What I find most interesting about the current debacle is that it could have been discovered by a simple test. This test could have been designed, implemented, and executed by anyone in a development team. All it would have taken is a single person to think “What would happen if someone shipped an empty or malicious .sys file?” It’s even possible that someone wrote an automated test for this simple condition. However, if that case exists, it wasn’t a part of strict release criteria. It should have been.
We may never know the details of why the update was shipped. I’ve been in these meetings as engineering leaders in unhealthy companies scramble to shift the blame to another team. All too often teams that are primarily tasked with testing are the favorite targets. I’ve also seen the process handled in healthy organizations where the root-cause analysis is done with the objective of correcting the underlying system issues, instead of blaming individuals. Have no illusion, there is some poor individual who made the decision to roll out this update. Clearly, they did so without enough information.

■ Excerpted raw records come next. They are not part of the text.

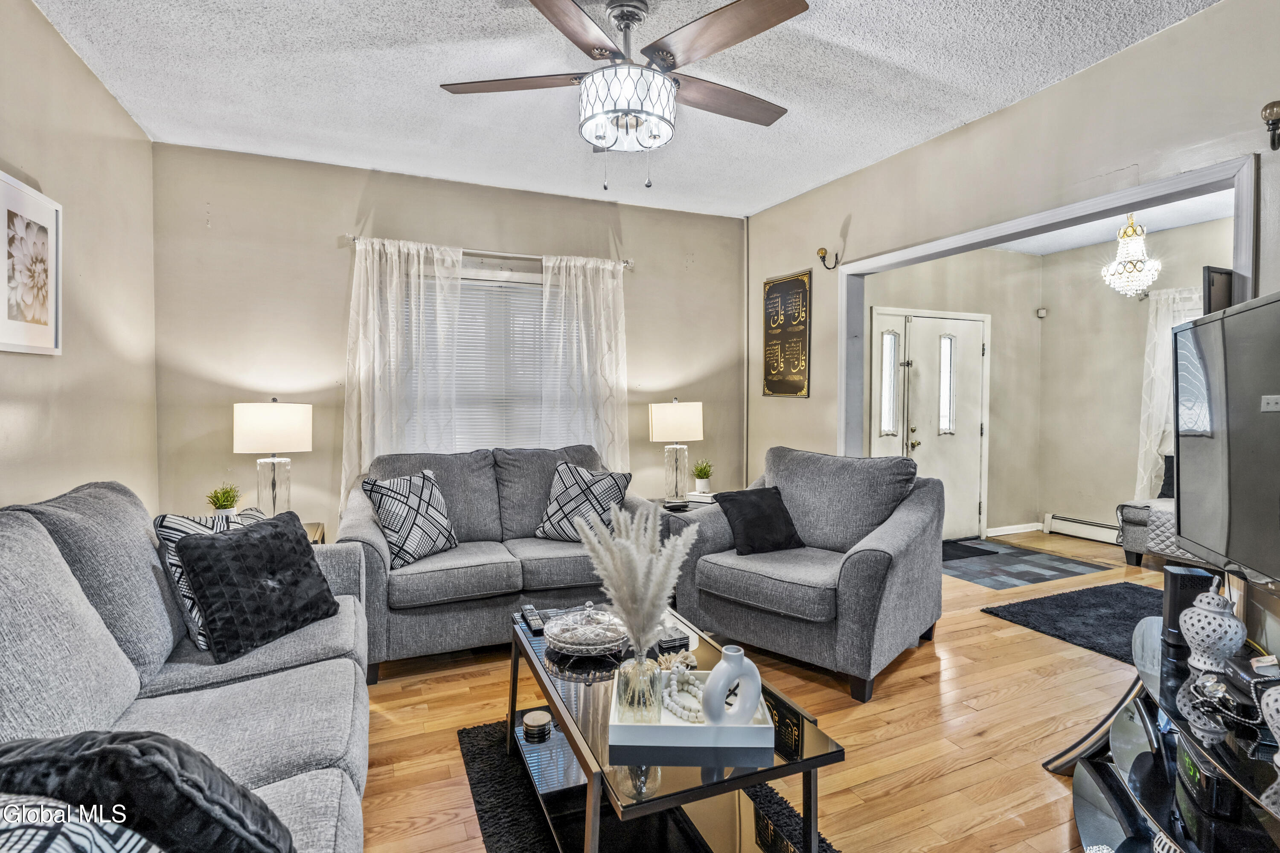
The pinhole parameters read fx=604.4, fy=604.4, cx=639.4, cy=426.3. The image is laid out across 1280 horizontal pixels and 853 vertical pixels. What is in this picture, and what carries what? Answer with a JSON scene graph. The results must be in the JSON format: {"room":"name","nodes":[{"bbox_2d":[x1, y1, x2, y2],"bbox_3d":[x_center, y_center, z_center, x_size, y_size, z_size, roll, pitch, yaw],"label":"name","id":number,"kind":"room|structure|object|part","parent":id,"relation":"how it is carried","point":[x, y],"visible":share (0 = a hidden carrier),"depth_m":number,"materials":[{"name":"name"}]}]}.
{"room":"living room","nodes":[
{"label":"living room","id":0,"kind":"room"},
{"bbox_2d":[0,0,157,514],"bbox_3d":[-1.749,-0.141,0.965,0.135,2.766,5.461,-1,2,-23],"label":"left wall","id":1,"kind":"structure","parent":0,"point":[106,98],"depth_m":2.58,"materials":[{"name":"beige paint"}]},
{"bbox_2d":[0,169,61,355],"bbox_3d":[-2.216,-0.563,2.175,0.025,0.607,0.447,-1,2,-23],"label":"framed picture","id":2,"kind":"object","parent":1,"relation":"attached to","point":[43,297],"visible":0.99,"depth_m":2.19,"materials":[{"name":"white paper"}]},
{"bbox_2d":[148,141,745,543],"bbox_3d":[-0.941,-0.252,4.290,3.996,2.776,0.145,-1,2,-23],"label":"back wall","id":3,"kind":"structure","parent":0,"point":[351,192],"depth_m":3.78,"materials":[{"name":"beige paint"}]},
{"bbox_2d":[407,264,551,451],"bbox_3d":[-1.036,-0.326,4.188,1.505,1.386,0.150,-1,2,-23],"label":"window","id":4,"kind":"structure","parent":3,"relation":"in","point":[517,282],"depth_m":4.21,"materials":[{"name":"white plastic"}]},
{"bbox_2d":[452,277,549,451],"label":"window blind","id":5,"kind":"object","parent":4,"relation":"attached to","point":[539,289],"visible":0.46,"depth_m":4.24,"materials":[{"name":"white plastic"}]},
{"bbox_2d":[343,235,634,269],"bbox_3d":[-0.964,-1.169,4.109,1.854,0.058,0.126,-1,2,-23],"label":"curtain rod","id":6,"kind":"object","parent":3,"relation":"attached to","point":[627,262],"visible":0.66,"depth_m":4.05,"materials":[{"name":"silver metal"}]},
{"bbox_2d":[343,238,463,508],"bbox_3d":[-1.485,-0.119,3.810,0.709,2.094,0.112,-1,2,-23],"label":"left curtain","id":7,"kind":"object","parent":6,"relation":"hanging from","point":[362,356],"visible":0.68,"depth_m":3.79,"materials":[{"name":"white fabric"}]},
{"bbox_2d":[539,254,629,470],"bbox_3d":[-0.377,-0.087,4.294,0.676,2.186,0.107,-1,2,-23],"label":"right curtain","id":8,"kind":"object","parent":6,"relation":"hanging from","point":[602,324],"visible":0.74,"depth_m":4.28,"materials":[{"name":"white fabric"}]},
{"bbox_2d":[30,0,1221,220],"bbox_3d":[0.123,-1.601,1.868,4.151,0.107,5.426,-1,2,-23],"label":"ceiling","id":9,"kind":"structure","parent":0,"point":[815,30],"depth_m":2.76,"materials":[{"name":"white paint"}]},
{"bbox_2d":[440,0,808,190],"bbox_3d":[-0.029,-1.206,2.253,1.319,0.706,1.311,0,2,6],"label":"ceiling fan","id":10,"kind":"object","parent":9,"relation":"hanging from","point":[632,18],"visible":0.99,"depth_m":2.15,"materials":[{"name":"metal"}]},
{"bbox_2d":[354,528,1182,852],"bbox_3d":[1.530,1.236,2.542,7.878,0.100,5.587,-1,2,-23],"label":"floor","id":11,"kind":"structure","parent":0,"point":[1038,643],"depth_m":2.42,"materials":[{"name":"brown wood"}]},
{"bbox_2d":[0,479,371,852],"bbox_3d":[-1.203,0.717,1.383,0.970,1.002,2.440,-1,2,-23],"label":"sofa","id":12,"kind":"object","parent":11,"relation":"on","point":[71,578],"visible":0.77,"depth_m":1.51,"materials":[{"name":"grey fabric"}]},
{"bbox_2d":[0,794,162,852],"bbox_3d":[-0.790,0.602,0.669,0.492,0.366,0.341,0,2,-12],"label":"throw pillow","id":13,"kind":"object","parent":12,"relation":"on","point":[76,829],"visible":0.92,"depth_m":0.72,"materials":[{"name":"white fabric"}]},
{"bbox_2d":[0,728,295,852],"bbox_3d":[-0.803,0.624,0.883,0.535,0.380,0.292,-1,2,-23],"label":"black pillow","id":14,"kind":"object","parent":12,"relation":"on","point":[158,740],"visible":0.88,"depth_m":0.85,"materials":[{"name":"fabric"}]},
{"bbox_2d":[154,504,268,648],"bbox_3d":[-1.417,0.500,2.120,0.210,0.414,0.473,0,2,10],"label":"striped pillow","id":15,"kind":"object","parent":12,"relation":"on","point":[164,533],"visible":0.26,"depth_m":1.94,"materials":[{"name":"fabric"}]},
{"bbox_2d":[172,509,340,661],"bbox_3d":[-1.284,0.520,2.073,0.272,0.378,0.471,1,2,22],"label":"black pillow","id":16,"kind":"object","parent":12,"relation":"on","point":[236,543],"visible":1,"depth_m":1.97,"materials":[{"name":"black fabric"}]},
{"bbox_2d":[301,521,326,544],"bbox_3d":[-2.025,0.868,3.268,0.549,0.575,0.533,-1,2,-23],"label":"end table","id":17,"kind":"object","parent":11,"relation":"on","point":[314,541],"visible":0.07,"depth_m":3.40,"materials":[{"name":"brown wood"}]},
{"bbox_2d":[206,482,241,517],"bbox_3d":[-2.187,0.415,3.182,0.181,0.250,0.181,2,2,39],"label":"potted plant","id":18,"kind":"object","parent":17,"relation":"on","point":[226,501],"visible":0.82,"depth_m":3.15,"materials":[{"name":"green plant"}]},
{"bbox_2d":[232,398,311,518],"bbox_3d":[-2.026,0.214,3.354,0.355,0.739,0.341,-1,2,-23],"label":"table lamp","id":19,"kind":"object","parent":17,"relation":"on","point":[259,434],"visible":0.94,"depth_m":3.25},
{"bbox_2d":[337,445,658,682],"bbox_3d":[-0.745,0.664,3.443,1.711,0.987,0.955,-1,2,-23],"label":"loveseat","id":20,"kind":"object","parent":11,"relation":"on","point":[371,560],"visible":0.65,"depth_m":3.08,"materials":[{"name":"grey fabric"}]},
{"bbox_2d":[363,469,458,567],"bbox_3d":[-1.156,0.462,3.114,0.249,0.440,0.464,1,2,26],"label":"throw pillow","id":21,"kind":"object","parent":20,"relation":"on","point":[399,553],"visible":0.99,"depth_m":3.02,"materials":[{"name":"fabric"}]},
{"bbox_2d":[534,462,631,541],"bbox_3d":[-0.323,0.442,3.449,0.515,0.451,0.273,1,2,23],"label":"throw pillow","id":22,"kind":"object","parent":20,"relation":"on","point":[607,491],"visible":0.91,"depth_m":3.38,"materials":[{"name":"fabric"}]},
{"bbox_2d":[453,713,839,852],"bbox_3d":[0.098,1.220,1.743,1.182,0.014,1.772,-1,2,-23],"label":"area rug","id":23,"kind":"object","parent":11,"relation":"on","point":[479,802],"visible":0.4,"depth_m":1.93,"materials":[{"name":"black carpet"}]},
{"bbox_2d":[507,601,844,852],"bbox_3d":[-0.001,0.989,1.913,0.633,0.445,1.174,-1,2,-23],"label":"coffee table","id":24,"kind":"object","parent":23,"relation":"on","point":[577,732],"visible":0.69,"depth_m":1.65,"materials":[{"name":"glass"}]},
{"bbox_2d":[520,604,544,633],"bbox_3d":[-0.403,0.720,2.269,0.047,0.023,0.200,-1,2,-23],"label":"remote control","id":25,"kind":"object","parent":24,"relation":"on","point":[529,608],"visible":1,"depth_m":2.24,"materials":[{"name":"black plastic"}]},
{"bbox_2d":[521,709,551,737],"bbox_3d":[-0.355,1.020,2.076,0.097,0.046,0.098,-1,2,-23],"label":"coaster stack","id":26,"kind":"object","parent":24,"relation":"on","point":[542,717],"visible":0.99,"depth_m":2.05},
{"bbox_2d":[544,602,630,656],"bbox_3d":[-0.176,0.677,2.057,0.303,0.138,0.309,-1,2,-23],"label":"glass dish","id":27,"kind":"object","parent":24,"relation":"on","point":[592,640],"visible":0.99,"depth_m":1.99,"materials":[{"name":"clear glass"}]},
{"bbox_2d":[654,621,691,653],"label":"coaster stack","id":28,"kind":"object","parent":24,"relation":"on","point":[677,638],"visible":0.79,"depth_m":2.07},
{"bbox_2d":[608,672,772,753],"bbox_3d":[0.127,0.747,1.631,0.389,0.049,0.322,0,2,1],"label":"tray","id":29,"kind":"object","parent":24,"relation":"on","point":[695,730],"visible":0.62,"depth_m":1.48,"materials":[{"name":"white"}]},
{"bbox_2d":[613,646,661,723],"bbox_3d":[-0.002,0.668,1.571,0.117,0.176,0.119,-1,2,-23],"label":"glass vase","id":30,"kind":"object","parent":29,"relation":"on","point":[640,667],"visible":0.87,"depth_m":1.52,"materials":[{"name":"clear glass"}]},
{"bbox_2d":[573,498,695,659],"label":"pampas grass","id":31,"kind":"structure","parent":30,"relation":"in","point":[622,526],"depth_m":1.58,"materials":[{"name":"white plant"}]},
{"bbox_2d":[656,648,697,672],"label":"tassel","id":32,"kind":"object","parent":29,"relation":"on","point":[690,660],"visible":0.76,"depth_m":1.86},
{"bbox_2d":[660,654,706,722],"bbox_3d":[0.130,0.735,1.694,0.133,0.057,0.242,0,2,-2],"label":"bead garland","id":33,"kind":"object","parent":29,"relation":"on","point":[672,682],"visible":0.81,"depth_m":1.67,"materials":[{"name":"white wood"}]},
{"bbox_2d":[701,643,762,725],"bbox_3d":[0.235,0.659,1.532,0.179,0.201,0.070,-1,2,-35],"label":"ring vase","id":34,"kind":"object","parent":29,"relation":"on","point":[755,697],"visible":0.99,"depth_m":1.50,"materials":[{"name":"white ceramic"}]},
{"bbox_2d":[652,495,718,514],"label":"side table","id":35,"kind":"object","parent":11,"relation":"on","point":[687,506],"visible":0.16,"depth_m":4.19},
{"bbox_2d":[650,398,703,504],"bbox_3d":[0.263,0.168,4.330,0.356,0.750,0.305,-1,2,-23],"label":"table lamp","id":36,"kind":"object","parent":35,"relation":"on","point":[675,409],"visible":1,"depth_m":4.23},
{"bbox_2d":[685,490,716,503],"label":"book","id":37,"kind":"object","parent":35,"relation":"on","point":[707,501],"visible":0.85,"depth_m":4.24,"materials":[{"name":"white paper"}]},
{"bbox_2d":[691,460,714,493],"bbox_3d":[0.461,0.373,4.452,0.194,0.245,0.193,1,2,29],"label":"potted plant","id":38,"kind":"object","parent":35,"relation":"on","point":[699,476],"visible":1,"depth_m":4.42,"materials":[{"name":"green plant"}]},
{"bbox_2d":[663,446,944,701],"bbox_3d":[0.892,0.662,3.213,1.163,0.997,1.045,2,2,41],"label":"armchair","id":39,"kind":"object","parent":11,"relation":"on","point":[865,565],"visible":0.95,"depth_m":2.95,"materials":[{"name":"grey fabric"}]},
{"bbox_2d":[712,486,804,554],"bbox_3d":[0.648,0.516,3.309,0.436,0.311,0.273,-1,2,-23],"label":"black pillow","id":40,"kind":"object","parent":39,"relation":"on","point":[767,518],"visible":0.98,"depth_m":3.24,"materials":[{"name":"black fabric"}]},
{"bbox_2d":[939,537,1112,589],"bbox_3d":[2.886,1.106,5.023,1.382,0.009,1.195,-1,2,-23],"label":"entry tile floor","id":41,"kind":"structure","parent":11,"relation":"on","point":[1025,578],"depth_m":4.84,"materials":[{"name":"grey tile"}]},
{"bbox_2d":[940,539,1000,561],"bbox_3d":[2.653,1.084,5.305,0.813,0.012,0.543,-1,2,-23],"label":"door mat","id":42,"kind":"object","parent":41,"relation":"on","point":[985,551],"visible":0.59,"depth_m":5.24,"materials":[{"name":"black carpet"}]},
{"bbox_2d":[980,582,1161,662],"bbox_3d":[3.030,1.152,3.379,1.394,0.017,1.422,-1,2,-23],"label":"dark rug","id":43,"kind":"object","parent":11,"relation":"on","point":[1068,598],"visible":0.63,"depth_m":3.63,"materials":[{"name":"carpet"}]},
{"bbox_2d":[1047,616,1279,852],"bbox_3d":[1.477,0.989,1.462,0.586,0.505,1.398,1,2,23],"label":"tv stand","id":44,"kind":"object","parent":11,"relation":"on","point":[1093,775],"visible":0.81,"depth_m":1.62,"materials":[{"name":"black glass"}]},
{"bbox_2d":[1161,564,1220,649],"bbox_3d":[1.712,0.567,1.888,0.116,0.229,0.109,1,2,23],"label":"speaker","id":45,"kind":"object","parent":44,"relation":"on","point":[1176,583],"visible":0.59,"depth_m":1.86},
{"bbox_2d":[1167,733,1242,822],"bbox_3d":[1.500,0.900,1.570,0.151,0.109,0.219,1,2,26],"label":"electronic device","id":46,"kind":"object","parent":44,"relation":"in","point":[1185,767],"visible":0.6,"depth_m":1.51,"materials":[{"name":"black plastic"}]},
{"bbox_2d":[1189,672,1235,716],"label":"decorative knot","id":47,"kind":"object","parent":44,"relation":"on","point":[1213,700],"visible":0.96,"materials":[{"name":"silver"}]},
{"bbox_2d":[1179,590,1246,671],"bbox_3d":[1.633,0.577,1.727,0.142,0.219,0.142,1,2,22],"label":"ginger jar","id":48,"kind":"object","parent":44,"relation":"on","point":[1211,628],"visible":1,"depth_m":1.69,"materials":[{"name":"white ceramic"}]},
{"bbox_2d":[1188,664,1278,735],"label":"bead garland","id":49,"kind":"object","parent":44,"relation":"on","point":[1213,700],"visible":0.96,"depth_m":1.51,"materials":[{"name":"silver"}]},
{"bbox_2d":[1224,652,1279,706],"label":"box","id":50,"kind":"object","parent":44,"relation":"on","point":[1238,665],"visible":0.75,"depth_m":1.55,"materials":[{"name":"black"}]},
{"bbox_2d":[1259,684,1279,764],"bbox_3d":[1.422,0.623,1.285,0.156,0.236,0.159,1,2,17],"label":"white vase","id":51,"kind":"object","parent":44,"relation":"on","point":[1278,707],"visible":1,"depth_m":1.31,"materials":[{"name":"white ceramic"}]},
{"bbox_2d":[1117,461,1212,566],"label":"sofa","id":52,"kind":"object","parent":11,"relation":"on","point":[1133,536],"visible":0.29,"depth_m":4.72,"materials":[{"name":"fabric"}]},
{"bbox_2d":[1158,455,1175,499],"bbox_3d":[4.494,0.434,4.903,0.218,0.386,0.471,-1,2,-23],"label":"pillow","id":53,"kind":"object","parent":52,"relation":"on","point":[1165,469],"visible":0.36,"depth_m":5.00,"materials":[{"name":"fabric"}]},
{"bbox_2d":[861,244,1044,542],"bbox_3d":[2.776,-0.292,5.685,2.708,2.765,0.130,-1,2,-23],"label":"entry wall","id":54,"kind":"structure","parent":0,"point":[993,341],"depth_m":5.88,"materials":[{"name":"beige paint"}]},
{"bbox_2d":[869,308,989,545],"bbox_3d":[2.762,0.031,5.603,1.399,2.112,0.108,-1,2,-23],"label":"front door","id":55,"kind":"structure","parent":54,"relation":"in","point":[940,334],"depth_m":5.62,"materials":[{"name":"white paint"}]},
{"bbox_3d":[2.882,-0.385,5.709,0.111,0.946,0.122,-1,2,-23],"label":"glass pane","id":56,"kind":"part","parent":55,"relation":"part of","materials":[{"name":"glass"}]},
{"bbox_2d":[985,521,1044,536],"bbox_3d":[3.591,1.025,5.936,0.848,0.089,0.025,-1,2,-23],"label":"baseboard","id":57,"kind":"structure","parent":54,"relation":"attached to","point":[1023,530],"depth_m":5.99,"materials":[{"name":"white paint"}]},
{"bbox_2d":[1035,306,1047,318],"bbox_3d":[3.941,-1.116,5.940,0.064,0.094,0.066,-1,2,-23],"label":"motion sensor","id":58,"kind":"object","parent":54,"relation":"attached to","point":[1040,314],"visible":0.98,"depth_m":5.92,"materials":[{"name":"white plastic"}]},
{"bbox_2d":[767,1,1279,648],"bbox_3d":[2.006,-0.198,2.597,0.132,2.800,5.091,-1,2,-23],"label":"right wall","id":59,"kind":"structure","parent":0,"point":[993,120],"depth_m":2.87,"materials":[{"name":"beige paint"}]},
{"bbox_2d":[761,271,811,398],"bbox_3d":[1.092,-0.670,4.537,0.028,0.911,0.549,-1,2,-23],"label":"wall sign","id":60,"kind":"object","parent":59,"relation":"attached to","point":[802,317],"visible":1,"depth_m":4.51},
{"bbox_2d":[816,247,839,269],"bbox_3d":[1.265,-1.135,4.095,0.128,0.135,0.072,-1,2,-23],"label":"wall hook","id":61,"kind":"object","parent":59,"relation":"attached to","point":[822,257],"visible":0.99,"depth_m":4.09,"materials":[{"name":"black metal"}]},
{"bbox_2d":[837,153,1259,467],"bbox_3d":[1.794,0.118,3.123,0.198,2.132,2.156,-1,2,-23],"label":"door frame","id":62,"kind":"structure","parent":59,"relation":"attached to","point":[1243,240],"depth_m":2.94,"materials":[{"name":"white paint"}]},
{"bbox_2d":[1170,289,1279,587],"bbox_3d":[1.680,0.048,1.559,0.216,0.783,1.101,1,2,23],"label":"television","id":63,"kind":"object","parent":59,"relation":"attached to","point":[1183,484],"visible":1,"depth_m":1.72,"materials":[{"name":"black"}]},
{"bbox_2d":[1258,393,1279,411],"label":"light switch","id":64,"kind":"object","parent":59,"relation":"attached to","point":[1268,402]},
{"bbox_2d":[1261,100,1279,149],"bbox_3d":[2.106,-0.992,1.987,0.107,0.154,0.088,-1,2,-23],"label":"wall sconce","id":65,"kind":"object","parent":59,"relation":"attached to","point":[1271,108],"visible":1,"depth_m":1.99,"materials":[{"name":"metal"}]},
{"bbox_2d":[983,188,1233,255],"bbox_3d":[3.360,-1.680,4.124,3.183,0.106,3.287,-1,2,-23],"label":"entry ceiling","id":66,"kind":"structure","parent":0,"point":[1158,227],"depth_m":4.99,"materials":[{"name":"white paint"}]},
{"bbox_2d":[1100,212,1161,297],"bbox_3d":[3.521,-1.262,4.331,0.352,0.702,0.349,-1,2,-23],"label":"chandelier","id":67,"kind":"object","parent":66,"relation":"hanging from","point":[1141,237],"visible":1,"depth_m":4.29,"materials":[{"name":"glass"}]},
{"bbox_2d":[1032,217,1232,541],"bbox_3d":[4.824,-0.262,4.505,0.130,2.780,3.720,-1,2,-23],"label":"room right wall","id":68,"kind":"structure","parent":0,"point":[1208,225],"depth_m":5.68,"materials":[{"name":"beige paint"}]},
{"bbox_2d":[1044,512,1123,545],"bbox_3d":[4.522,1.004,5.144,0.068,0.181,1.943,-1,2,-23],"label":"baseboard heater","id":69,"kind":"object","parent":68,"relation":"attached to","point":[1063,521],"visible":0.61,"depth_m":5.78,"materials":[{"name":"white metal"}]},
{"bbox_2d":[1134,282,1204,503],"bbox_3d":[4.755,-0.187,5.094,0.130,2.011,0.983,-1,2,-23],"label":"curtain","id":70,"kind":"object","parent":68,"relation":"attached to","point":[1165,332],"visible":0.38,"depth_m":5.35,"materials":[{"name":"white fabric"}]},
{"bbox_2d":[1201,266,1234,315],"bbox_3d":[2.210,-0.471,2.307,0.193,0.247,0.049,-1,2,-23],"label":"picture frame","id":71,"kind":"object","parent":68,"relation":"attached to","point":[1221,274],"visible":0.48,"depth_m":2.28,"materials":[{"name":"black wood"}]}
]}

The economic cost of this particular failure will be counted in the billions or trillions of dollars. Crowdstrike may experience a short term brand and sales damage in the wake of this entirely avoidable outage, but they will not change their corporate structure. They won’t fix the problem. Whenever you have software quality professionals beholden to managers with a strictly engineering focus, they do not have enough leverage to create change. The ultimate culprit, the CEO (or CTO) pushing for lower and lower costs, will escape culpability. Many times they choose to staff their quality departments with the cheapest (and most inexperienced) possible options, because they know that they are protected by the pages and pages of legalese in the user agreements. I’m certain (without even looking) that the user agreements for both Windows and Crowdstrike software absolve them of any actual financial responsibility for disrupting productivity for their worldwide customers.
I also know there will not be a new executive board member dedicated to enterprise quality process in either company, because we consumers have no leverage. That said, in the future I’m going to be adamant about asking for proof of testing when executing global releases or evaluating vendor solutions. You should question any corporation that does not offer proof of test although very few could deliver it.